Me cuenta que su hijo empezó a ir al cuartel porque lo invitó un bombero, un chico joven que también luego fue policía. Me cuenta que siempre fue servicial, recuerda que ayudaba a las abuelas del barrio con los mandados, o buscaba prepizzas y organizaba para cenar con los compañeros del cuartel, siempre queriendo estar con los bomberos.

Ese día del accidente Carlitos estaba atendiendo el kiosco que tenía la mamá de Susana, cuando sonó la sirena, avisó: “Abuela, me voy a los bomberos”.

- Y se fue y listo -dice Susana.

Silencio. Esa misma tarde su padre, el abuelo de Carlitos, pasó por su casa, siempre le dejaba un galletín calentito. “¿Y tu ayudante?”, le preguntó.

Eran las dos de la tarde cuando un grupo de 25 bomberos y cadetes, que tenían entre 11 y 25 años, salió en apoyo de la dotación que combatía un incendio de campos, a 12 kilómetros de Puerto Madryn, en un casco de estancia. Alrededor de las 6 de la tarde se perdió la comunicación con ellos. El calor era intenso. Y el viento iba cambiando constantemente, volviendo al incendio incontrolable.
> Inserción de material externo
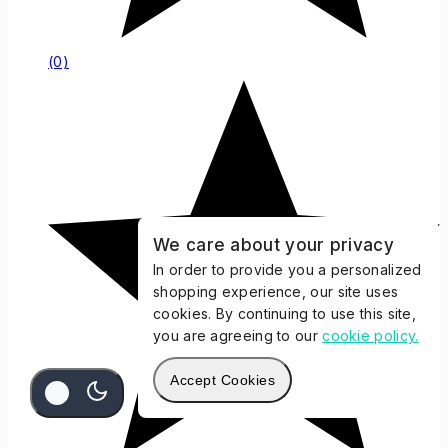
(0)
We care about your privacy
In order to provide you a personalized
shopping experience, our site uses
cookies. By continuing to use this site,
you are agreeing to our
cookie policy.
Accept Cookies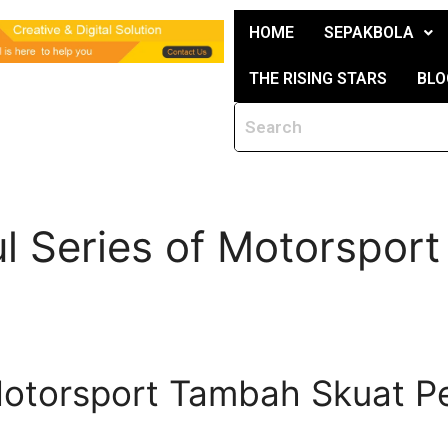
HOME
SEPAKBOLA
THE RISING STARS
BLO
l Series of Motorsport
otorsport Tambah Skuat P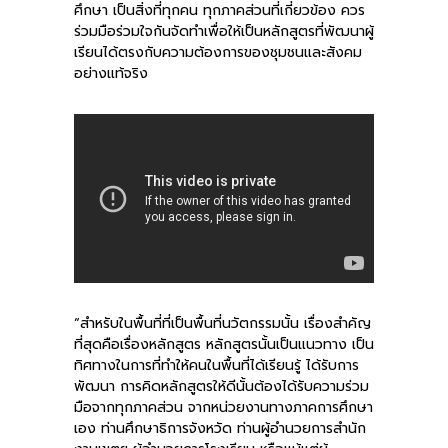
ศึกษา เป็นสิ่งที่ทุกคน ทุกภาคส่วนที่เกี่ยวข้อง ควร
ร่วมมือร่วมใจกันจัดทำเพื่อให้เป็นหลักสูตรที่พัฒนาผู้
-- คณะอนุกรรมการ 6 คณะ
เรียนได้ตรงกับความต้องการของชุมชนและสังคม
อย่างแท้จริง
-- ทีมงาน สบน.
ติดต่อเรา
“สำหรับในพื้นที่ที่เป็นพื้นที่นวัตกรรมนั้น เรื่องสำคัญ
ที่สุดคือเรื่องหลักสูตร หลักสูตรนั้นเป็นแนวทาง เป็น
ทิศทางในการที่ทำให้คนในพื้นที่ได้เรียนรู้ ได้รับการ
พัฒนา การคิดหลักสูตรให้ดีนั้นต้องได้รับความร่วม
มือจากทุกภาคส่วน จากหน่วยงานทางภาคการศึกษา
เอง ท่านศึกษาธิการจังหวัด ท่านผู้อำนวยการสำนัก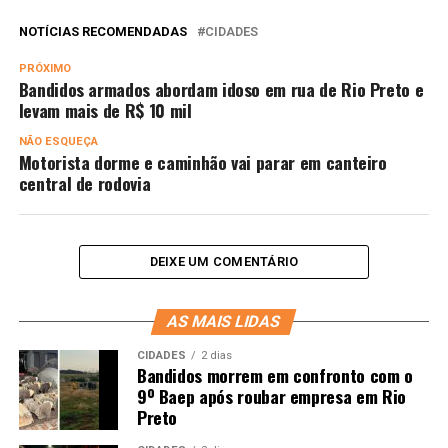
NOTÍCIAS RECOMENDADAS
CIDADES
PRÓXIMO
Bandidos armados abordam idoso em rua de Rio Preto e
levam mais de R$ 10 mil
NÃO ESQUEÇA
Motorista dorme e caminhão vai parar em canteiro
central de rodovia
DEIXE UM COMENTÁRIO
AS MAIS LIDAS
CIDADES
2 dias
Bandidos morrem em confronto com o
9º Baep após roubar empresa em Rio
Preto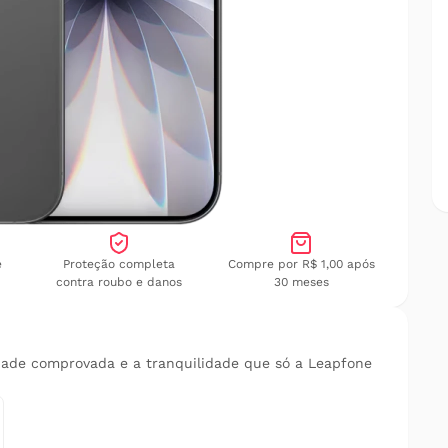
e
Proteção completa
Compre por R$ 1,00 após
contra roubo e danos
30 meses
dade comprovada e a tranquilidade que só a Leapfone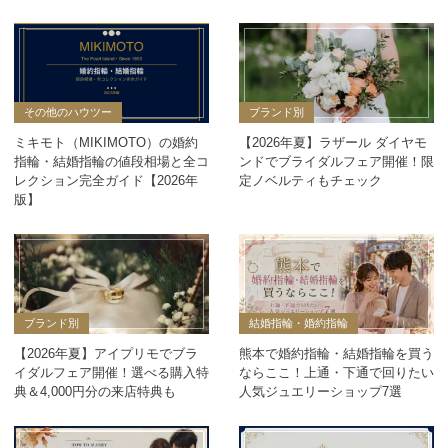
その他のハウツー
ブランド別
ミキモト（MIKIMOTO）の婚約
【2026年夏】ラザール ダイヤモ
指輪・結婚指輪の値段相場と全コ
ンドでブライダルフェア開催！限
レクション完全ガイド【2026年
定ノベルティもチェック
版】
ブランド別
結婚指輪・婚約指輪
【2026年夏】アイプリモでブラ
熊本で婚約指輪・結婚指輪を買う
イダルフェア開催！選べる購入特
ならここ！上通・下通で回りたい
典＆4,000円分の来店特典も
人気ジュエリーショップ7選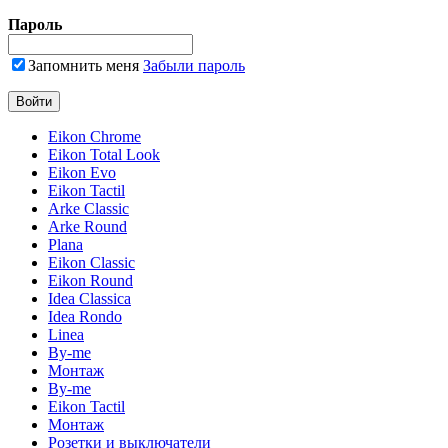
Пароль
Запомнить меня
Забыли пароль
Eikon Chrome
Eikon Total Look
Eikon Evo
Eikon Tactil
Arke Classic
Arke Round
Plana
Eikon Classic
Eikon Round
Idea Classica
Idea Rondo
Linea
By-me
Монтаж
By-me
Eikon Tactil
Монтаж
Розетки и выключатели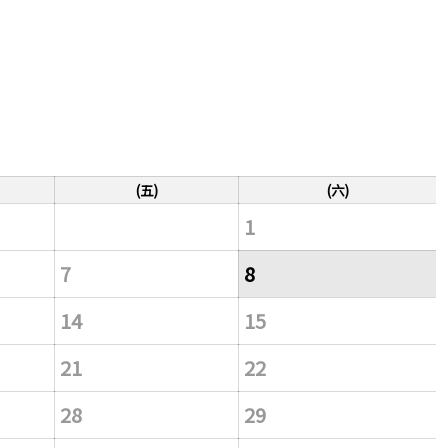
(五)
(六)
1
7
8
14
15
21
22
28
29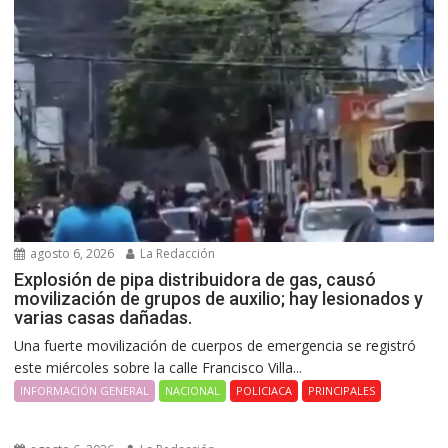
agosto 6, 2026
La Redacción
Explosión de pipa distribuidora de gas, causó
movilización de grupos de auxilio; hay lesionados y
varias casas dañadas.
Una fuerte movilización de cuerpos de emergencia se registró
este miércoles sobre la calle Francisco Villa...
INFORMACIÓN GENERAL
NACIONAL
POLICIACA
PRINCIPALES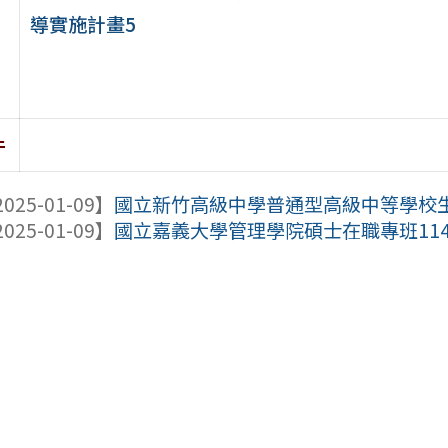
導實施計畫5
件
025-01-09】
國立新竹高級中學普通型高級中等學校生物
025-01-09】
國立嘉義大學管理學院碩士在職專班11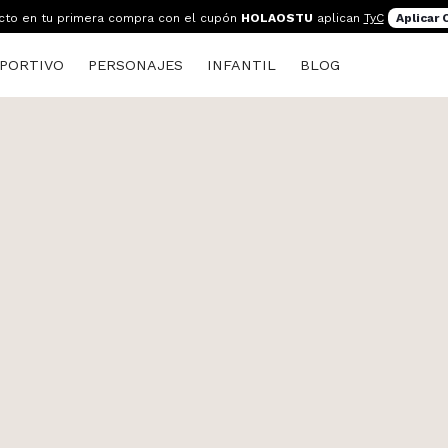
cto en tu primera compra con el cupón
HOLAOSTU
aplican
TyC
Aplicar
PORTIVO
PERSONAJES
INFANTIL
BLOG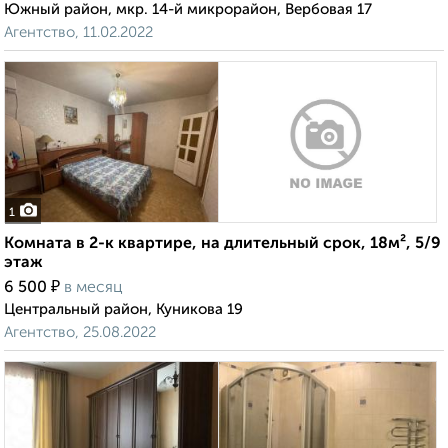
Южный район, мкр. 14-й микрорайон, Вербовая 17
Агентство, 11.02.2022
1
Комната в 2-к квартире, на длительный срок, 18м², 5/9
этаж
₽
6 500
в месяц
Центральный район, Куникова 19
Агентство, 25.08.2022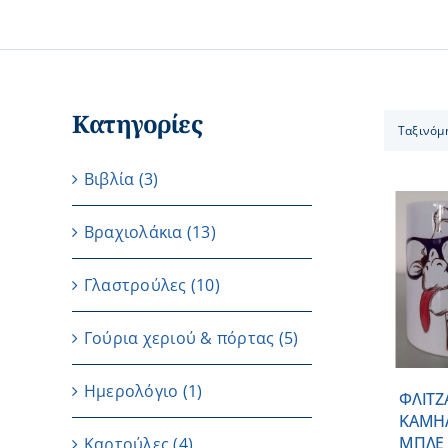
Κατηγορίες
Ταξινόμ
Βιβλία
(3)
Βραχιολάκια
(13)
ΠΡΟΣΘΗΚΗ ΣΤΟ
Γλαστρούλες
(10)
ΚΑΛΑΘΙ
/
ΛΕΠΤΟΜΕΡΕΙΕΣ
Γούρια χεριού & πόρτας
(5)
Ημερολόγιο
(1)
ΦΛΙΤΖ
ΚΑΜΗ
ΜΠΛΕ 
Καρτούλες
(4)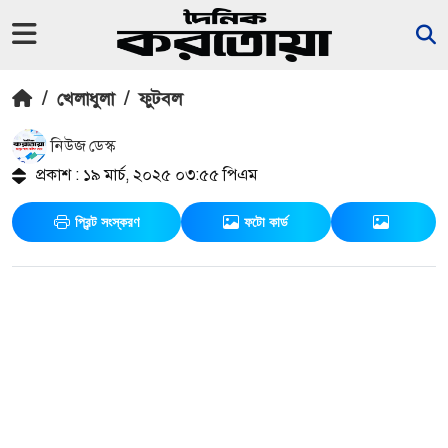
/
খেলাধুলা
/
ফুটবল
নিউজ ডেস্ক
প্রকাশ : ১৯ মার্চ, ২০২৫ ০৩:৫৫ পিএম
প্রিন্ট সংস্করণ
ফটো কার্ড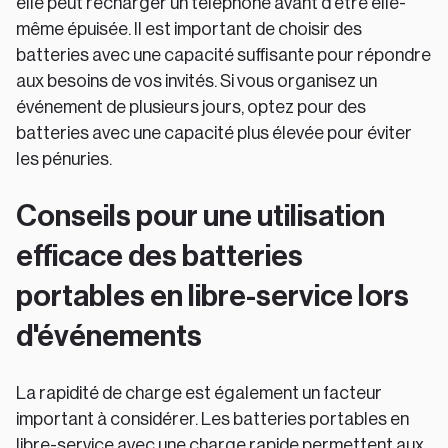
elle peut recharger un téléphone avant d'être elle-
même épuisée. Il est important de choisir des
batteries avec une capacité suffisante pour répondre
aux besoins de vos invités. Si vous organisez un
événement de plusieurs jours, optez pour des
batteries avec une capacité plus élevée pour éviter
les pénuries.
Conseils pour une utilisation
efficace des batteries
portables en libre-service lors
d'événements
La rapidité de charge est également un facteur
important à considérer. Les batteries portables en
libre-service avec une charge rapide permettent aux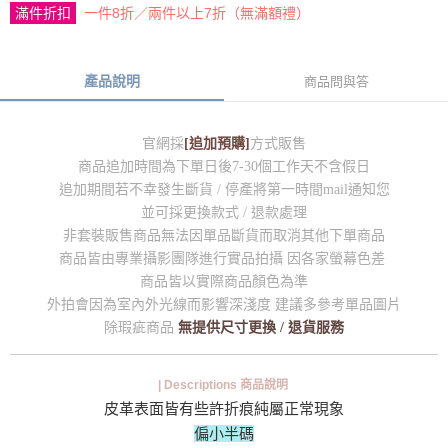
滿件折扣
一件8折／兩件以上7折（無滿額禮）
產品說明
商品問與答
官網採
[追加預購]
方式販售
商品追加時間為下單日後7-30個工作天不含假日
追加期間若不幸發生斷貨 / 停產將第一時間mail通知您
並可採更換款式 / 退款處理
非套裝販售商品無法因單品斷貨而取消其他下單商品
商品皆由專業攝影團隊進行實品拍攝 因各家螢幕色差
商品皆以實際商品顏色為準
外拍會因為室內外光線而影響深淺度 建議多參考單品圖片
除瑕疵商品
無提供尺寸更換 / 退貨服務
| Descriptions 商品說明
皮革表面皆有些許折痕純屬正常現象
偏小半碼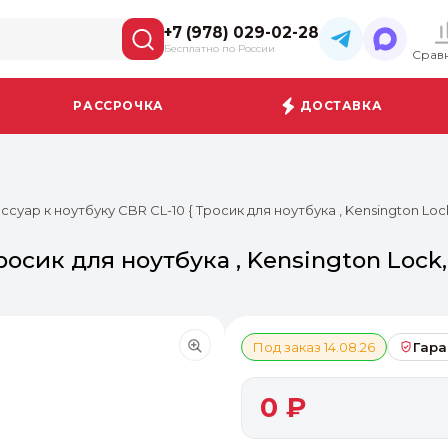
+7 (978) 029-02-28
Бесплатно по России
Срав
РАССРОЧКА
ДОСТАВКА
ссуар к ноутбуку CBR CL-10 { Тросик для ноутбука , Kensington Loc
осик для ноутбука , Kensington Lock, 
Под заказ 14.08.26
Гара
0 ₽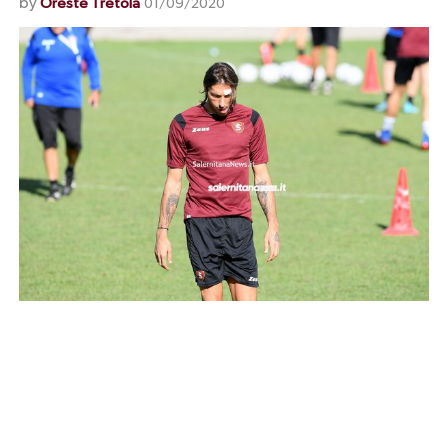
by
Oreste Tretola
01/09/2020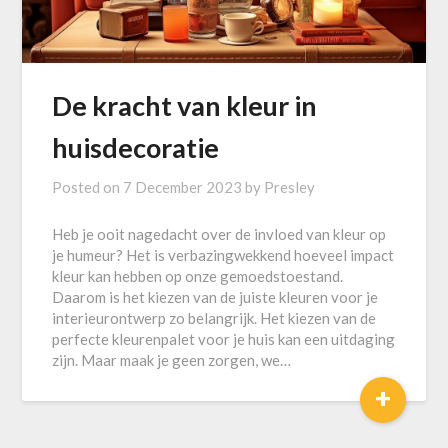
De kracht van kleur in
huisdecoratie
Posted on
7 December 2023
by
Presley
Heb je ooit nagedacht over de invloed van kleur op
je humeur? Het is verbazingwekkend hoeveel impact
kleur kan hebben op onze gemoedstoestand.
Daarom is het kiezen van de juiste kleuren voor je
interieurontwerp zo belangrijk. Het kiezen van de
perfecte kleurenpalet voor je huis kan een uitdaging
zijn. Maar maak je geen zorgen, we…
+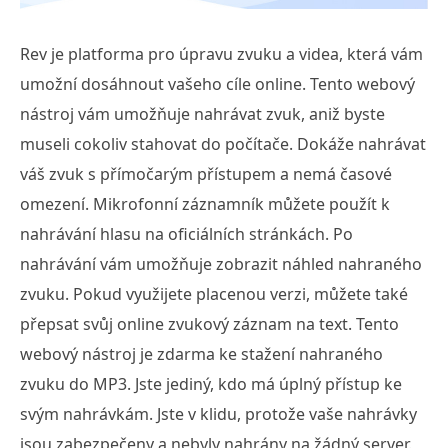
Rev je platforma pro úpravu zvuku a videa, která vám
umožní dosáhnout vašeho cíle online. Tento webový
nástroj vám umožňuje nahrávat zvuk, aniž byste
museli cokoliv stahovat do počítače. Dokáže nahrávat
váš zvuk s přímočarým přístupem a nemá časové
omezení. Mikrofonní záznamník můžete použít k
nahrávání hlasu na oficiálních stránkách. Po
nahrávání vám umožňuje zobrazit náhled nahraného
zvuku. Pokud využijete placenou verzi, můžete také
přepsat svůj online zvukový záznam na text. Tento
webový nástroj je zdarma ke stažení nahraného
zvuku do MP3. Jste jediný, kdo má úplný přístup ke
svým nahrávkám. Jste v klidu, protože vaše nahrávky
jsou zabezpečeny a nebyly nahrány na žádný server.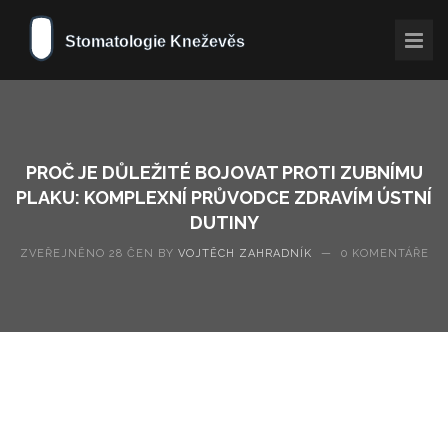
PROČ JE DŮLEŽITÉ BOJOVAT PROTI ZUBNÍMU
PLAKU: KOMPLEXNÍ PRŮVODCE ZDRAVÍM ÚSTNÍ
DUTINY
ZVEŘEJNĚNO 28 ČEN BY
VOJTĚCH ZAHRADNÍK
—
0 KOMENTÁŘE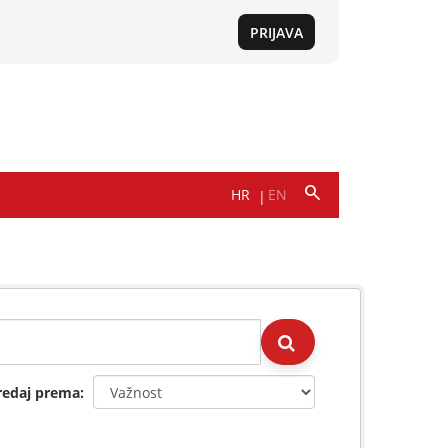
redaj prema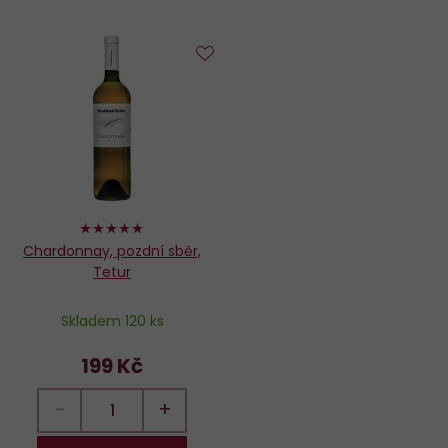
Do
oblíbených
96%
Chardonnay, pozdní sběr,
Tetur
Skladem 120 ks
199 Kč
−
+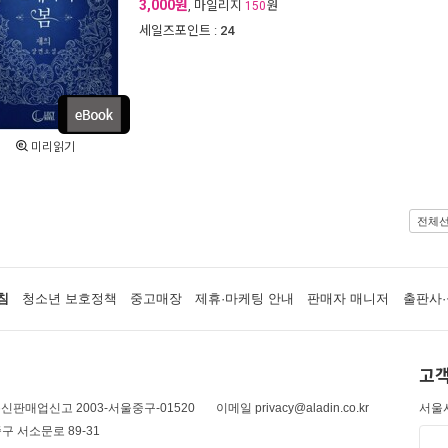
3,000원
, 마일리지
원
150
세일즈포인트 :
24
미리읽기
전체
침
청소년 보호정책
중고매장
제휴·마케팅 안내
판매자 매니저
출판사·
고객
신판매업신고 2003-서울중구-01520
이메일 privacy@aladin.co.kr
서울시
구 서소문로 89-31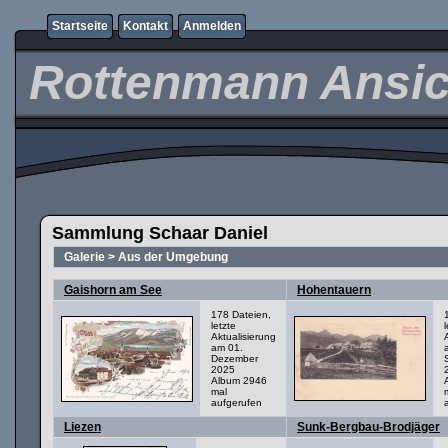
Startseite
Kontakt
Anmelden
Rottenmann Ansic
Sammlung Schaar Daniel
Galerie
>
Aus der Umgebung
Gaishorn am See
Hohentauern
178 Dateien,
letzte
Aktualisierung
am 01.
Dezember
2025
Album 2946
mal
aufgerufen
Liezen
Sunk-Bergbau-Brodjäger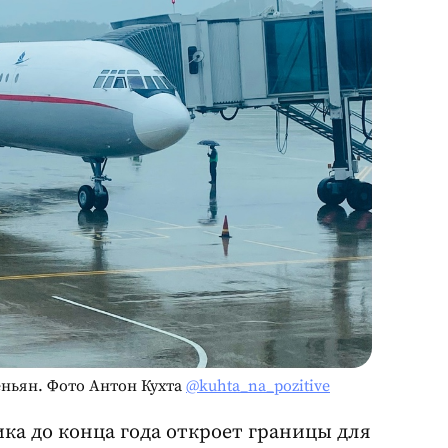
еньян. Фото Антон Кухта
@kuhta_na_pozitive
ка до конца года откроет границы для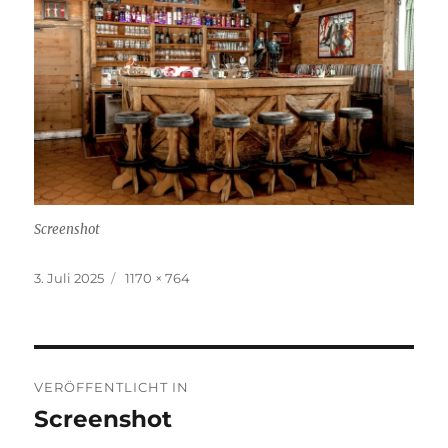
Screenshot
Veröffentlicht
Originalgröße
3. Juli 2025
1170 × 764
am
Beitragsnavigation
VERÖFFENTLICHT IN
Screenshot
Las llamas los encerraron.

Antes de la cena de ese 21 de enero de 1994, Susana llamó a su papá.

- Ya fui al cuartel, me dijeron que está todo bien, que les están llevando comida y agua, pero que van a trabajar toda la noche- le respondió él.

Y Susana se fue a dormir.

No fue sino hasta el otro día que encontraron los cuerpos, asfixiados por el humo, desparramados en una amplia zona.

La mañana del 22, Eduardo, el papá de Carlitos, fue quien le dijo a Susana que los bomberitos estaban desaparecidos en el campo, y ellos, como tantos padres y familiares, fueron hasta el Cuartel de Bomberos Voluntarios. No entendían qué estaba pasando.

Hasta que les avisaron que los cuerpos de los chicos estaban en el Centro Nacional Patagónico, dependiente del Conicet. Al llegar, Susana insistió en que los dejaran pasar, vivían una situación extrema de nervios y confusión. Reconoció a Carlitos por su malla, esa que él mismo se había comprado.

- A los chicos los recordás todos los días, vos fijate que me puse a arreglar unos cajones y apareció todo esto -Susana señala las fotos en la mesa-, lo tengo continuamente presente.

El cuadro de Carlitos en la sala nos contempla, vestido con su uniforme de cadete, gorra al tono, la mirada firme y sonrisa contenida. Preparado para salir a combatir el fuego, a sus 12 años.